Consistency of Planck Data With Power-Law Primordial Scalar Power Spectrum

TL;DR

This study tests the consistency of Planck CMB data with a simple power-law primordial spectrum by searching for possible deviations using a semi-blind, model-independent approach, and finds no significant deviations.

Contribution

It introduces a data-driven, semi-blind method using eigenanalysis to detect potential features in the primordial spectrum without theoretical bias.

Findings

No significant deviations from power-law spectrum in Planck data

Method effectively constrains possible features in the primordial spectrum

Supports the standard inflationary model with a power-law primordial spectrum

Abstract

In this work we explore the possibility of variations in the primordial scalar power spectrum around the power-law shape, as predicted by single-field slow-roll inflationary scenarios.
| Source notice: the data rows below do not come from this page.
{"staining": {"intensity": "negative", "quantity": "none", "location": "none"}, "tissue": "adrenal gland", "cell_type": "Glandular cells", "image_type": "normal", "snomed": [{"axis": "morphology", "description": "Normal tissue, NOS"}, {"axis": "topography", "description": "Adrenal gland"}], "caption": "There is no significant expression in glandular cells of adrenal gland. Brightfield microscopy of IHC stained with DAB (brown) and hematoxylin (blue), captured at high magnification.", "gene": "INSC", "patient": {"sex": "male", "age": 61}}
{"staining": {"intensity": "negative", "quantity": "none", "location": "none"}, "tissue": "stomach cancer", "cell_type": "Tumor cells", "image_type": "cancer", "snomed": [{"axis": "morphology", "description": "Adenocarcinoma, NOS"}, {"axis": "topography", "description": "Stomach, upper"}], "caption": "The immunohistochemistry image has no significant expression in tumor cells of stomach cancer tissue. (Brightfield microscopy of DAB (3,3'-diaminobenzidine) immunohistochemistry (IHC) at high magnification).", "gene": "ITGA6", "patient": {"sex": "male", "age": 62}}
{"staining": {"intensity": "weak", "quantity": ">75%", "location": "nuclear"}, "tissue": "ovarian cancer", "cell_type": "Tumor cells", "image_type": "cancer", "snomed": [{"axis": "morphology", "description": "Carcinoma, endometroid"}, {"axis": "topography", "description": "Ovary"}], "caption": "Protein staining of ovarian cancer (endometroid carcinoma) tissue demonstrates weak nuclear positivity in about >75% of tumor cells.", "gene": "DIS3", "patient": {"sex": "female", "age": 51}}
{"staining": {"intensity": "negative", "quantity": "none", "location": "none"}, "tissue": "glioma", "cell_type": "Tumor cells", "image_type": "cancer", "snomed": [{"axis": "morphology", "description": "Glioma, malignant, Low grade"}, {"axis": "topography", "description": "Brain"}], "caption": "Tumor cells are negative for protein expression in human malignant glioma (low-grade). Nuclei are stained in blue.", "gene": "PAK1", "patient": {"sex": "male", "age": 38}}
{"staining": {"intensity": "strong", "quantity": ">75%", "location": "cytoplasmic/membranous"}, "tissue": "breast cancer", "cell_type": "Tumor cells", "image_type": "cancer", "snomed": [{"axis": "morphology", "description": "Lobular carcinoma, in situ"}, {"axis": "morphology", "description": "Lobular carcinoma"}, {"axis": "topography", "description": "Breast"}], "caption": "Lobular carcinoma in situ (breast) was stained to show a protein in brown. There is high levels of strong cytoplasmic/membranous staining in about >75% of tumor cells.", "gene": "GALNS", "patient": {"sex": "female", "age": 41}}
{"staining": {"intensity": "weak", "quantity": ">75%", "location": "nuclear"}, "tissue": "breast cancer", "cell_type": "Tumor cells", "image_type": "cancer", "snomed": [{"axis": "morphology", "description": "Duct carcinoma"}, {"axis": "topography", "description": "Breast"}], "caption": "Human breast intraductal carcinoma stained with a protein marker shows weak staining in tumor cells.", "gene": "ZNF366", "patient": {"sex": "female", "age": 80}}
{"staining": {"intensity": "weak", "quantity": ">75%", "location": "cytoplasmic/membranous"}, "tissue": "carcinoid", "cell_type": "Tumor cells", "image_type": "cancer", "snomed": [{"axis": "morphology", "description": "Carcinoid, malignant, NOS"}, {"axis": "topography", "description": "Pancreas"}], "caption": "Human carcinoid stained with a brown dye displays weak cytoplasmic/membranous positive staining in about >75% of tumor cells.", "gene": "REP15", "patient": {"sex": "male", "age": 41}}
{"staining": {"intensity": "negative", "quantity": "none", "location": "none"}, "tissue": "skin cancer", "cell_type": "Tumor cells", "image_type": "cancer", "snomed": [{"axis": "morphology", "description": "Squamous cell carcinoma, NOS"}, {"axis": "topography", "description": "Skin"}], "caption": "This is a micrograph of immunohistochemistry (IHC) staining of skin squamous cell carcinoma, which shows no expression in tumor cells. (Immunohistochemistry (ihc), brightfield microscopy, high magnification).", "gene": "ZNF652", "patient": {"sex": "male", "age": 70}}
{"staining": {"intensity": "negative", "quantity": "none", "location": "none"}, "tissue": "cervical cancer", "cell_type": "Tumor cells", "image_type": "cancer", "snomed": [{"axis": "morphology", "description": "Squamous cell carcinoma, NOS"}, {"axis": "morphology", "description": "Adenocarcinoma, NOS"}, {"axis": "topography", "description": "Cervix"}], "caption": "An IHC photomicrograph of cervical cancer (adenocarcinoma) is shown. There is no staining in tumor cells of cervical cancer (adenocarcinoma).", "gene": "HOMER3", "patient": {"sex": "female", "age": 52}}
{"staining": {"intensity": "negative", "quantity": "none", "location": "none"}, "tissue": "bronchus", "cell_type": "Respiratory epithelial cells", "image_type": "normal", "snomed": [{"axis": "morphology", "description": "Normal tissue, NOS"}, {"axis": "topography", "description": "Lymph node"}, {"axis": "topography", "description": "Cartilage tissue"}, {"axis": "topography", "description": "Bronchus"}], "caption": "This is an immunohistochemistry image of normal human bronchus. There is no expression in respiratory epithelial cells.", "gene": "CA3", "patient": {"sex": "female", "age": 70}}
We search for the trace of these fluctuations in a semi-blind, model-independent way on the observations of the Cosmic Microwave Background (CMB) sky. In particular we use two sets of perturbation patterns, specific patterns with typical features such as oscillations, bumps and transitions, as well as perturbation modes, constructed from the eigenanalysis of the forecasted or measured covariance of perturbation parameters. These modes, in principle, span the parameter space of all possible perturbations to the primordial spectrum, and when rank-ordered, the ones with the highest detectability would suffice to explore the constrainable features around the power-law spectrum in a data-driven (and not theoretically-biased) manner. With Planck measurements of CMB anisotropies, the amplitudes of all perturbation patterns considered in this work are found to be consistent with zero. This finding confirms, in the absence of theoretical biases, the consistency of the Planck data with the assumption of power-law inflationary pattern for the primordial spectrum.